Anytime Alan Ball puts something out, I’ll be the first one to eat it up. He wrote the script for the psycho-sexual drama American Beauty, he created and directed several episodes of the brilliant HBO series Six Feet Under, and he wrote/directed the upcoming Aaron Eckhart movie Towelhead (which was amazing as well, go see it when it hits theaters). So when I heard that he had created another HBO series, I got giddy.
The new show, True Blood, premiered tonight on HBO. If you missed it, you can watch it on hbo.com here, or go to Blockbuster where they’re giving free rentals of the first episode. The series is based on the books of the same name by Charlaine Harris that Ball enjoyed for their sardonic take on vampirism. Blood follows Sookie Stackhouse (Anna Paquin, 25th Hour), a saucy Southern waitress involved with vampire Bill Compton (88 Minutes‘ Stephen Moyer), who looks at Sookie the way Elvis Presley probably did when he first laid eyes on the 14-year-old Priscilla Beaulieu.

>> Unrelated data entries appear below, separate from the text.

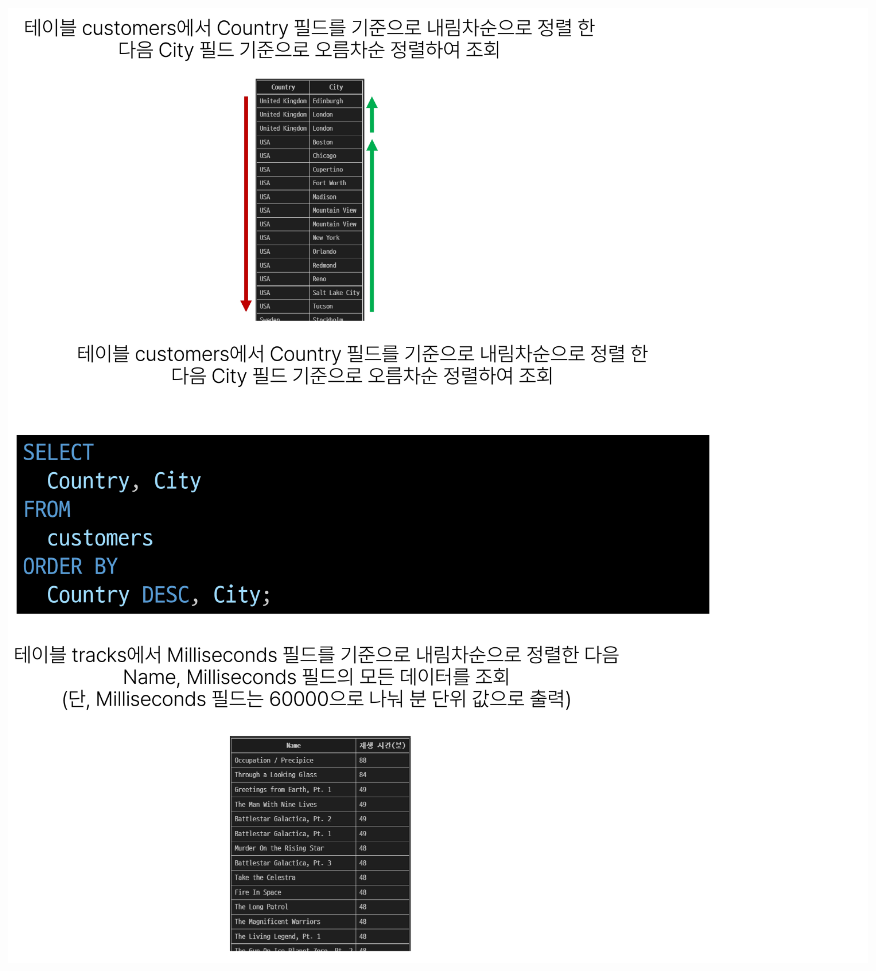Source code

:   ![](1010_assets/2023-10-10-13-17-37-image.png)
  ![](1010_assets/2023-10-10-13-17-48-image.png)
  ![](1010_assets/2023-10-10-13-17-59-image.png)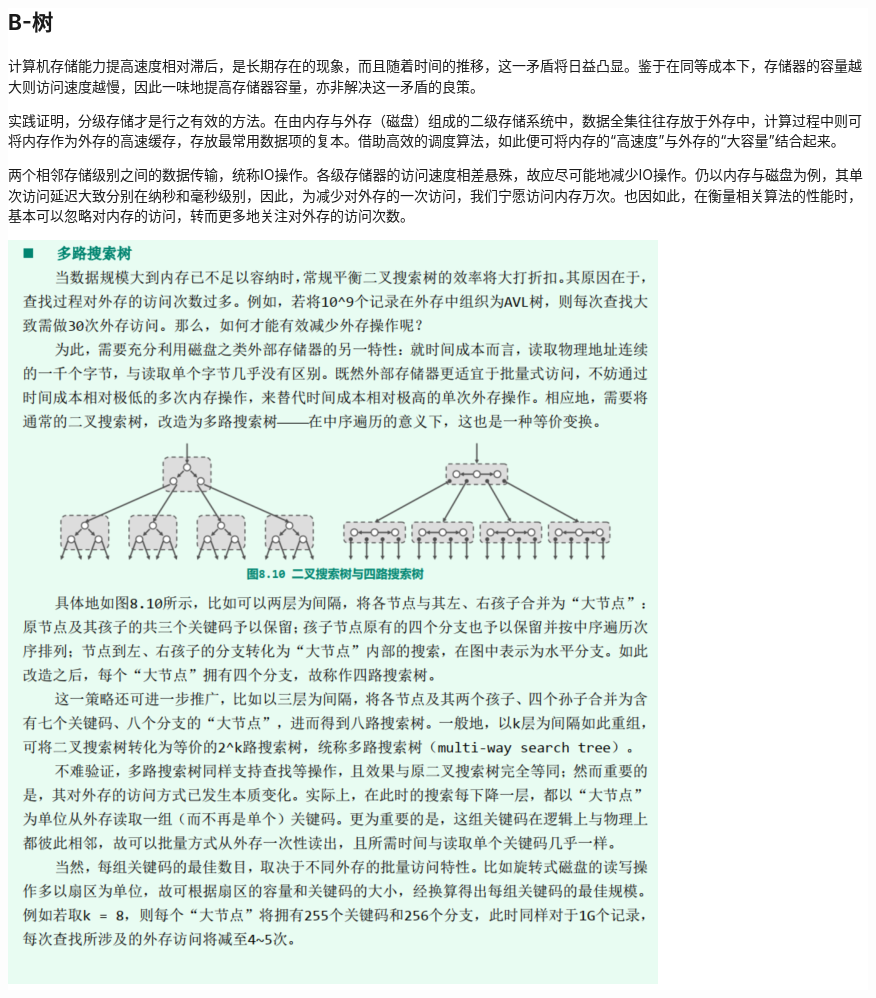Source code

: ## B-树

计算机存储能力提高速度相对滞后，是长期存在的现象，而且随着时间的推移，这一矛盾将日益凸显。鉴于在同等成本下，存储器的容量越大则访问速度越慢，因此一味地提高存储器容量，亦非解决这一矛盾的良策。

实践证明，分级存储才是行之有效的方法。在由内存与外存（磁盘）组成的二级存储系统中，数据全集往往存放于外存中，计算过程中则可将内存作为外存的高速缓存，存放最常用数据项的复本。借助高效的调度算法，如此便可将内存的“高速度”与外存的“大容量”结合起来。

两个相邻存储级别之间的数据传输，统称IO操作。各级存储器的访问速度相差悬殊，故应尽可能地减少IO操作。仍以内存与磁盘为例，其单次访问延迟大致分别在纳秒和毫秒级别，因此，为减少对外存的一次访问，我们宁愿访问内存万次。也因如此，在衡量相关算法的性能时，基本可以忽略对内存的访问，转而更多地关注对外存的访问次数。

![image-20211225152104910](6.%E6%90%9C%E7%B4%A2%E6%A0%91.assets/image-20211225152104910.png)
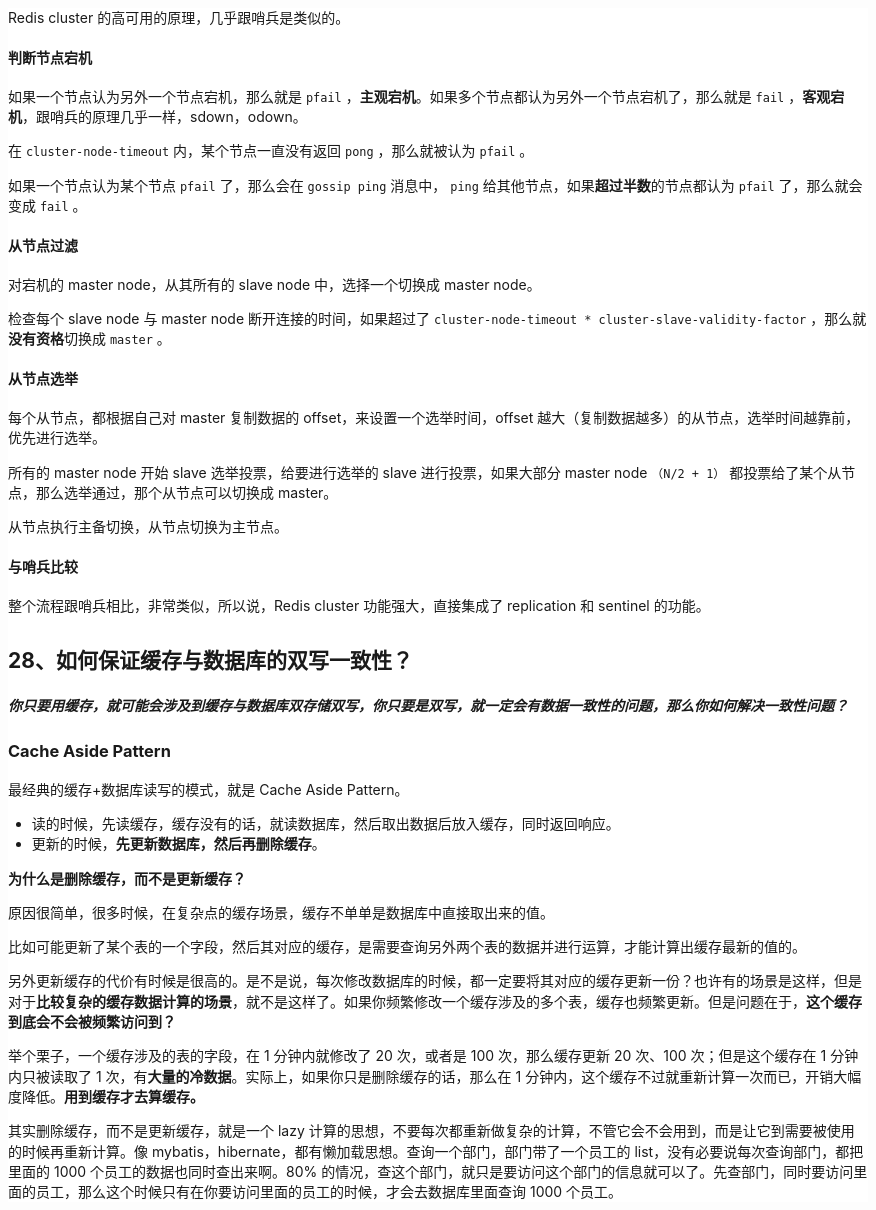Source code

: Redis cluster 的高可用的原理，几乎跟哨兵是类似的。

#### 判断节点宕机

如果一个节点认为另外一个节点宕机，那么就是 `pfail` ，**主观宕机**。如果多个节点都认为另外一个节点宕机了，那么就是 `fail` ，**客观宕机**，跟哨兵的原理几乎一样，sdown，odown。

在 `cluster-node-timeout` 内，某个节点一直没有返回 `pong` ，那么就被认为 `pfail` 。

如果一个节点认为某个节点 `pfail` 了，那么会在 `gossip ping` 消息中， `ping` 给其他节点，如果**超过半数**的节点都认为 `pfail` 了，那么就会变成 `fail` 。

#### 从节点过滤

对宕机的 master node，从其所有的 slave node 中，选择一个切换成 master node。

检查每个 slave node 与 master node 断开连接的时间，如果超过了 `cluster-node-timeout * cluster-slave-validity-factor` ，那么就**没有资格**切换成 `master` 。

#### 从节点选举

每个从节点，都根据自己对 master 复制数据的 offset，来设置一个选举时间，offset 越大（复制数据越多）的从节点，选举时间越靠前，优先进行选举。

所有的 master node 开始 slave 选举投票，给要进行选举的 slave 进行投票，如果大部分 master node `（N/2 + 1）` 都投票给了某个从节点，那么选举通过，那个从节点可以切换成 master。

从节点执行主备切换，从节点切换为主节点。

#### 与哨兵比较

整个流程跟哨兵相比，非常类似，所以说，Redis cluster 功能强大，直接集成了 replication 和 sentinel 的功能。

## 28、如何保证缓存与数据库的双写一致性？

##### 你只要用缓存，就可能会涉及到缓存与数据库双存储双写，你只要是双写，就一定会有数据一致性的问题，那么你如何解决一致性问题？

### Cache Aside Pattern

最经典的缓存+数据库读写的模式，就是 Cache Aside Pattern。

- 读的时候，先读缓存，缓存没有的话，就读数据库，然后取出数据后放入缓存，同时返回响应。
- 更新的时候，**先更新数据库，然后再删除缓存**。

**为什么是删除缓存，而不是更新缓存？**

原因很简单，很多时候，在复杂点的缓存场景，缓存不单单是数据库中直接取出来的值。

比如可能更新了某个表的一个字段，然后其对应的缓存，是需要查询另外两个表的数据并进行运算，才能计算出缓存最新的值的。

另外更新缓存的代价有时候是很高的。是不是说，每次修改数据库的时候，都一定要将其对应的缓存更新一份？也许有的场景是这样，但是对于**比较复杂的缓存数据计算的场景**，就不是这样了。如果你频繁修改一个缓存涉及的多个表，缓存也频繁更新。但是问题在于，**这个缓存到底会不会被频繁访问到？**

举个栗子，一个缓存涉及的表的字段，在 1 分钟内就修改了 20 次，或者是 100 次，那么缓存更新 20 次、100 次；但是这个缓存在 1 分钟内只被读取了 1 次，有**大量的冷数据**。实际上，如果你只是删除缓存的话，那么在 1 分钟内，这个缓存不过就重新计算一次而已，开销大幅度降低。**用到缓存才去算缓存。**

其实删除缓存，而不是更新缓存，就是一个 lazy 计算的思想，不要每次都重新做复杂的计算，不管它会不会用到，而是让它到需要被使用的时候再重新计算。像 mybatis，hibernate，都有懒加载思想。查询一个部门，部门带了一个员工的 list，没有必要说每次查询部门，都把里面的 1000 个员工的数据也同时查出来啊。80% 的情况，查这个部门，就只是要访问这个部门的信息就可以了。先查部门，同时要访问里面的员工，那么这个时候只有在你要访问里面的员工的时候，才会去数据库里面查询 1000 个员工。
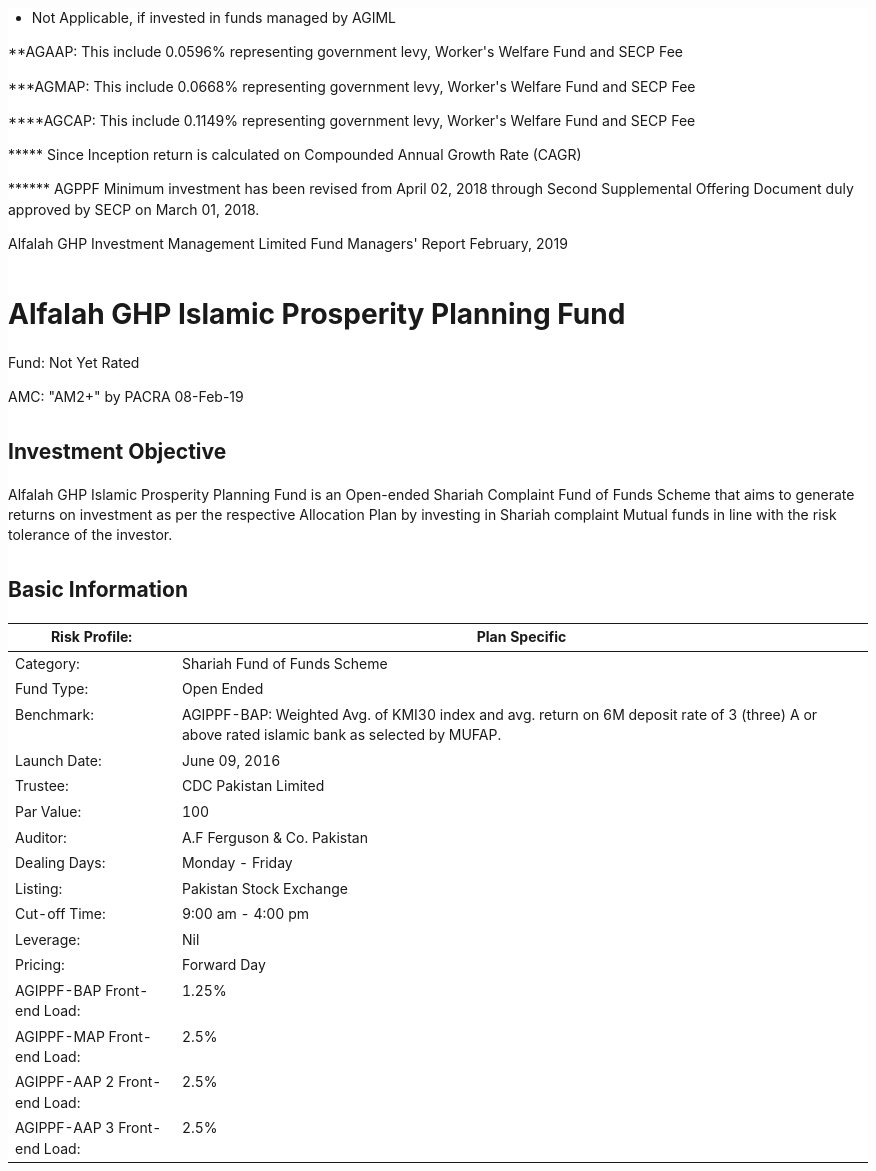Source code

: * Not Applicable, if invested in funds managed by AGIML

**AGAAP: This include 0.0596% representing government levy, Worker's Welfare Fund and SECP Fee

***AGMAP: This include 0.0668% representing government levy, Worker's Welfare Fund and SECP Fee

****AGCAP: This include 0.1149% representing government levy, Worker's Welfare Fund and SECP Fee

***** Since Inception return is calculated on Compounded Annual Growth Rate (CAGR)

****** AGPPF Minimum investment has been revised from April 02, 2018 through Second Supplemental Offering Document duly approved by SECP on March 01, 2018.

Alfalah GHP Investment Management Limited Fund Managers' Report February, 2019

# Alfalah GHP Islamic Prosperity Planning Fund

Fund: Not Yet Rated

AMC: "AM2+" by PACRA 08-Feb-19

## Investment Objective

Alfalah GHP Islamic Prosperity Planning Fund is an Open-ended Shariah Complaint Fund of Funds Scheme that aims to generate returns on investment as per the respective Allocation Plan by investing in Shariah complaint Mutual funds in line with the risk tolerance of the investor.

## Basic Information

|Risk Profile:|Plan Specific|
|---|---|
|Category:|Shariah Fund of Funds Scheme|
|Fund Type:|Open Ended|
|Benchmark:|AGIPPF-BAP: Weighted Avg. of KMI30 index and avg. return on 6M deposit rate of 3 (three) A or above rated islamic bank as selected by MUFAP.|
|Launch Date:|June 09, 2016|
|Trustee:|CDC Pakistan Limited|
|Par Value:|100|
|Auditor:|A.F Ferguson & Co. Pakistan|
|Dealing Days:|Monday - Friday|
|Listing:|Pakistan Stock Exchange|
|Cut-off Time:|9:00 am - 4:00 pm|
|Leverage:|Nil|
|Pricing:|Forward Day|
|AGIPPF-BAP Front-end Load:|1.25%|
|AGIPPF-MAP Front-end Load:|2.5%|
|AGIPPF-AAP 2 Front-end Load:|2.5%|
|AGIPPF-AAP 3 Front-end Load:|2.5%|
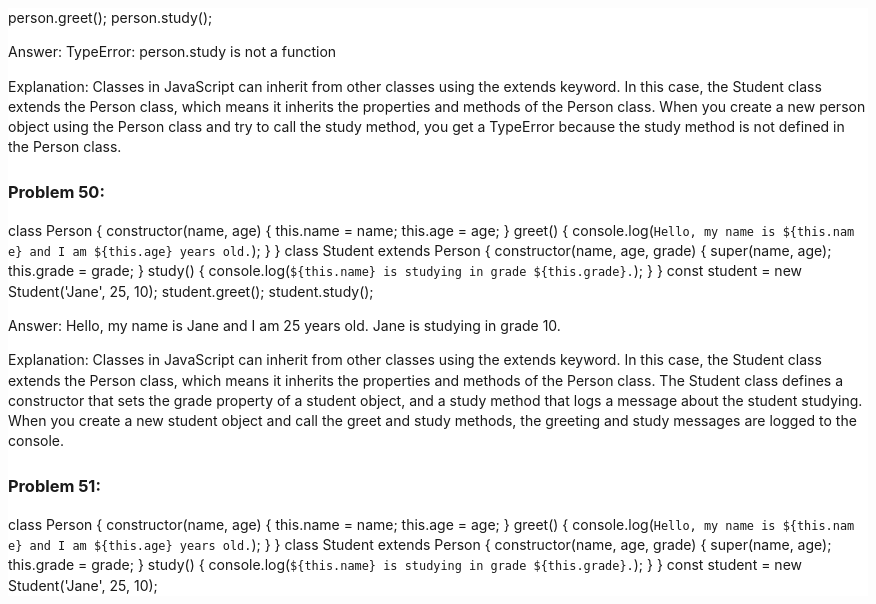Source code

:   person.greet();
  person.study(); 

Answer:
  TypeError: person.study is not a function

Explanation: Classes in JavaScript can inherit from other classes using the extends keyword. In this case, the Student class extends the Person class, which means it inherits the properties and methods of the Person class. When you create a new person object using the Person class and try to call the study method, you get a TypeError because the study method is not defined in the Person class.

### Problem 50: 
  class Person {
    constructor(name, age) {
      this.name = name;
      this.age = age;
    }
    greet() {
      console.log(`Hello, my name is ${this.name} and I am ${this.age} years old.`);
    }
  }
  class Student extends Person {
    constructor(name, age, grade) {
      super(name, age);
      this.grade = grade;
    }
    study() {
      console.log(`${this.name} is studying in grade ${this.grade}.`);
    }
  }
  const student = new Student('Jane', 25, 10);
  student.greet();
  student.study();

Answer:
  Hello, my name is Jane and I am 25 years old.
  Jane is studying in grade 10.

Explanation: Classes in JavaScript can inherit from other classes using the extends keyword. In this case, the Student class extends the Person class, which means it inherits the properties and methods of the Person class. The Student class defines a constructor that sets the grade property of a student object, and a study method that logs a message about the student studying. When you create a new student object and call the greet and study methods, the greeting and study messages are logged to the console.

### Problem 51: 
  class Person {
    constructor(name, age) {
      this.name = name;
      this.age = age;
    }
    greet() {
      console.log(`Hello, my name is ${this.name} and I am ${this.age} years old.`);
    }
  }
  class Student extends Person {
    constructor(name, age, grade) {
      super(name, age);
      this.grade = grade;
    }
    study() {
      console.log(`${this.name} is studying in grade ${this.grade}.`);
    }
  }
  const student = new Student('Jane', 25, 10);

Thanks to the recent invention of synthetic blood (called Tru Blood), vampires could stop feeding inappropriately, and announce their existence to the world. This of course causes a clash between those who believe vampires don’t deserve the same rights as mortals, and those that think they do (hmmm…does this sound similar another Paquin role in X-men?). Exercising his HBO freedom, Ball adds a twist to author Harris’ inverse notion — humans drink vampire blood because it improves their sex lives — into a lame joke about Sookie’s brother (Summerland‘s Ryan Kwanten) getting a painfully huge erection. In the midst of all this, Paquin (who does a subtler Southern accent than Kyra Sedgwick in The Closer) and Moyer (who conveys Bill’s courtly menace perfectly) frequently get lost in a series in which they’re the central couple.
Despite Ball’s Oscar-winning genius, his talent gets lost in the not-so-subtle political messages. The metaphor between vampires and homosexuals is so blatant, you’d have to actively try not to notice it. Signs like ‘God hates fangs’ and phrases like ‘coming out of the coffin,’ litter the show every few minutes and weigh this pilot down and slightly spoil what could have been some wicked vampire fun. However, this show is better than pretty much anything on NBC’s fall lineup (yes, better than The Office who very publicly broke my heart last year). If you have the luxury of HBO, it’s worth it to TiVo this, as least for until we see where Ball takes it.